On Friday my youngest son and I went to London. We had a meal in China Town before heading for the newly opened Medieval gallery in The British Museum. It was inspirational. It's almost like going into a church because it's somehow imbued with a sense of awe and sacredness. Odd in many ways because although many of the objects would have religious connections equally many would have been used in everyday life. I think the potters would be amazed to see their pots in this setting and not filled with ale on some rustic table. There were large jugs with lively applied decoration. There is one below with low relief modelling of a hunting scene.
I particularly like the small sgraffito bowl from Cyprus.
I've also included a few pots from the 18th century gallery.
Last Thursday I went to collect more clay from the clay pit. There is something wonderful about seeing the clay at source. The pit above is now a pond and teeming with large fish. As I approached the water I was very surprised to see the fish approaching us.
The clay on the trolley is fresh out of the pug mill and on its way to be turned into Kent peg tiles. What a sight though all that soft, plastic warm coloured clay.

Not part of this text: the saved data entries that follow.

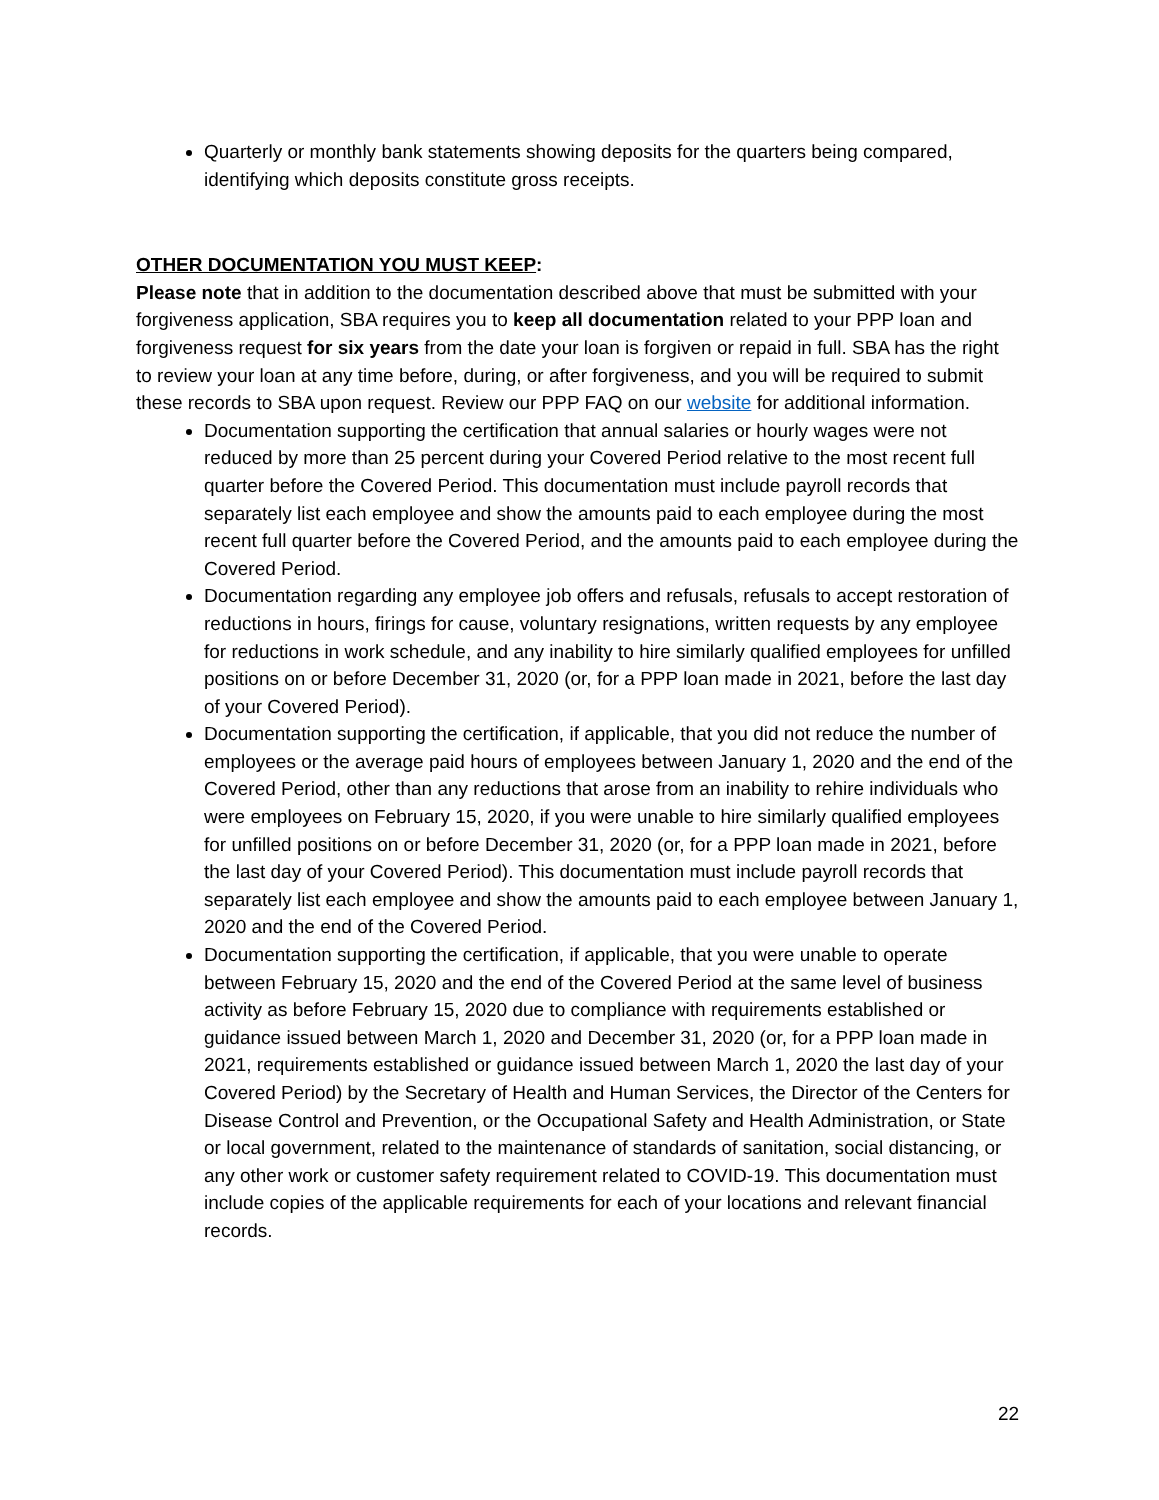Quarterly or monthly bank statements showing deposits for the quarters being compared, identifying which deposits constitute gross receipts.
OTHER DOCUMENTATION YOU MUST KEEP:
Please note that in addition to the documentation described above that must be submitted with your forgiveness application, SBA requires you to keep all documentation related to your PPP loan and forgiveness request for six years from the date your loan is forgiven or repaid in full. SBA has the right to review your loan at any time before, during, or after forgiveness, and you will be required to submit these records to SBA upon request. Review our PPP FAQ on our website for additional information.
Documentation supporting the certification that annual salaries or hourly wages were not reduced by more than 25 percent during your Covered Period relative to the most recent full quarter before the Covered Period. This documentation must include payroll records that separately list each employee and show the amounts paid to each employee during the most recent full quarter before the Covered Period, and the amounts paid to each employee during the Covered Period.
Documentation regarding any employee job offers and refusals, refusals to accept restoration of reductions in hours, firings for cause, voluntary resignations, written requests by any employee for reductions in work schedule, and any inability to hire similarly qualified employees for unfilled positions on or before December 31, 2020 (or, for a PPP loan made in 2021, before the last day of your Covered Period).
Documentation supporting the certification, if applicable, that you did not reduce the number of employees or the average paid hours of employees between January 1, 2020 and the end of the Covered Period, other than any reductions that arose from an inability to rehire individuals who were employees on February 15, 2020, if you were unable to hire similarly qualified employees for unfilled positions on or before December 31, 2020 (or, for a PPP loan made in 2021, before the last day of your Covered Period). This documentation must include payroll records that separately list each employee and show the amounts paid to each employee between January 1, 2020 and the end of the Covered Period.
Documentation supporting the certification, if applicable, that you were unable to operate between February 15, 2020 and the end of the Covered Period at the same level of business activity as before February 15, 2020 due to compliance with requirements established or guidance issued between March 1, 2020 and December 31, 2020 (or, for a PPP loan made in 2021, requirements established or guidance issued between March 1, 2020 the last day of your Covered Period) by the Secretary of Health and Human Services, the Director of the Centers for Disease Control and Prevention, or the Occupational Safety and Health Administration, or State or local government, related to the maintenance of standards of sanitation, social distancing, or any other work or customer safety requirement related to COVID-19. This documentation must include copies of the applicable requirements for each of your locations and relevant financial records.
22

This is the pile of clay mine has come from. I thought I might follow the pots from clay pit to finished pot. The clay appears to contain plenty of coarse grit but the grit is in fact lime. I have to remove the lime or it will blow out of the pot or bits will flake away where the lime is embedded. Last time I wedged and kneaded it extensively and picked out as much as I could but this time I am thinking of slatting it down and sieving it. If anyone has any ideas please pass them on.